It also raises questions about whether some German footballers “towards the end” of the 1966 World Cup in England were clean as, citing a FIFA document from the same year, three players showed traces of ephedrine. Ephedrine is used as a decongestant but also as a stimulant.
The report says: “The until now unknown letter from FIFA official Dr Mihailo Andrejevic informs the president of the German athletics federation, Dr Max Danz, that in doping tests conducted by FIFA at the end of the 1966 World Cup, three players of the German team had ‘slight traces’ of ephedrine.”
FIFA said last year, when the issue surfaced, that it had no knowledge of the letter.

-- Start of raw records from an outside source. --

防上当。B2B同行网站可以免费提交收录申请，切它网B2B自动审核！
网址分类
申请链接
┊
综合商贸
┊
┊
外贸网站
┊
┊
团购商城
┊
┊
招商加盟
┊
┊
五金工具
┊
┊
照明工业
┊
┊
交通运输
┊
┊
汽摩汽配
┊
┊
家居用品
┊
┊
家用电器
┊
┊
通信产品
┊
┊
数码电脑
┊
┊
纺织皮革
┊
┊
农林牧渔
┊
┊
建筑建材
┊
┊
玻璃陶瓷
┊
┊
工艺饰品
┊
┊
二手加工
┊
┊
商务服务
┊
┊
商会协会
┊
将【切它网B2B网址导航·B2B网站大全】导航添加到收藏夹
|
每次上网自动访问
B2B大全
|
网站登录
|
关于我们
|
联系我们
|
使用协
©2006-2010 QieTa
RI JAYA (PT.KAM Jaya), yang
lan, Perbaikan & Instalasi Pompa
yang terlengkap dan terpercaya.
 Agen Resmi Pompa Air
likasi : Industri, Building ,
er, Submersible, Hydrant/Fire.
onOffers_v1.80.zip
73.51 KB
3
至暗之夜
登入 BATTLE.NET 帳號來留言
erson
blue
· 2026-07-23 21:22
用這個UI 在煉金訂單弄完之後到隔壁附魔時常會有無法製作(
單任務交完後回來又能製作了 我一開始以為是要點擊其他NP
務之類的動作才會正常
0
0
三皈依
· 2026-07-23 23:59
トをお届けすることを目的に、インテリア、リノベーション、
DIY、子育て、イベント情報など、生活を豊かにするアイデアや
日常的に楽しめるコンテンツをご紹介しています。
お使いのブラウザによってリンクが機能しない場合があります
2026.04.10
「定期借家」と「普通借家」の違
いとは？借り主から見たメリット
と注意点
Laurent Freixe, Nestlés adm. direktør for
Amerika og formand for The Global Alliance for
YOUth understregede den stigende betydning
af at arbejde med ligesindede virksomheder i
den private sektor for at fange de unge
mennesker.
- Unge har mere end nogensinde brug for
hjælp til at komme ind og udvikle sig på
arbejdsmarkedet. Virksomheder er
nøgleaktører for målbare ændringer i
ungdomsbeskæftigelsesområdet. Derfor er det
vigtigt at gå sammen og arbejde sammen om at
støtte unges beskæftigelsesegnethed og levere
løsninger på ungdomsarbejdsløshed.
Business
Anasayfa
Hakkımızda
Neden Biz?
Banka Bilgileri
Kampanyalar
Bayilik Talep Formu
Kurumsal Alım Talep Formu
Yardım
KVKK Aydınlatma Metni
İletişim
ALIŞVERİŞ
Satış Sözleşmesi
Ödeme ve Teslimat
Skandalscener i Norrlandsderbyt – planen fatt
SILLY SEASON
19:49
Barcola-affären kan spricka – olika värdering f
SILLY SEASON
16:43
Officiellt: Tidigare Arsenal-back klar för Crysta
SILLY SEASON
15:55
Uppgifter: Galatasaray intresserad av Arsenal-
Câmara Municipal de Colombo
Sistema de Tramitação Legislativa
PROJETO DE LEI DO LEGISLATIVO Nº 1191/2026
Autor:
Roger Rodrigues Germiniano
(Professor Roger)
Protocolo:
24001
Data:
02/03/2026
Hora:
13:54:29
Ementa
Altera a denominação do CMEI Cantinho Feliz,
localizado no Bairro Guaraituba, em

Commissioned by the Federal Institute and prepared by Berlin’s Humboldt University and the University of Muenster, the report into German doping says athletes of many sports were knowingly given performance-enhancing substances.
“The Interior Ministry has a strong interest in a complete clarification and assessment of the history of doping,” ministry spokesman Philipp Spauschus told a news conference shortly before the report was made public.
“The Federal Institute for Sport Sciences will today publish the researchers’ final report… on its website and then the Federal Institute for Sport Sciences will do a specialist assessment and then there will also be a political assessment.”
The report was completed in April but its content had previously not been officially made public.
The report says that by the 1970s at the latest, West Germany was actively involved in experimenting with performance-enhancing drugs such as anabolic steroids, testosterone, amphetamines and EPO, financed by taxpayers’ money.
Any substances seen as boosting performances were then deployed in many sports, it said. A controversial injection distributed widely to West German athletes during the 1976 Olympic Games provided the first modern German doping affair.
‘FIGHTER PILOT CHOCOLATE’
The report also said doping was not limited to one or two sports but many different athletes had used banned substances, with football players being given amphetamine, or “fighter pilot chocolate”, as early as 1949.
Before and even after the two nations reunified in 1990, East Germany was seen as a country that used state-run doping at the height of the Cold War to amplify its position in the world through its successes in sport.
West Germany, on the other hand, was never suspected of systematic state-backed doping but rather seen as a country with individual doping cases.
The report quotes a senior sports federation official in the early 1990s as saying: “Coaches always told me that if you don’t take anything then you will not become something. Anyone who became something was taking it (testosterone).”
Thomas Bach, president of the German Olympic Sports Confederation (DOSB), who is also running for the presidency of the International Olympic Committee, said on Monday: “This is a good day for the fight against doping.
“A commission will now evaluate the report and give recommendations with regard to the tasks as well as about the future improvements of the fight against doping.
“I am confident we can reach our goals to have full knowledge about the past and to learn the lessons for the future. This will strengthen our zero tolerance policy against doping.”
Spauschus said Germany takes the fight against doping seriously.
“Combating doping is, of course, primarily the sport industry’s responsibility, but the German government supports it to the extent that this falls within its responsibility and campaigns for clean sport that is free of manipulation and uses taxpayers’ money for this purpose,” he said.
“We support the national anti-doping agency, for example, and are providing it with around 3.5 million euros in 2013 alone.
“We certainly take the issue very seriously and the federal government primarily supports the fight against doping by providing financial means.”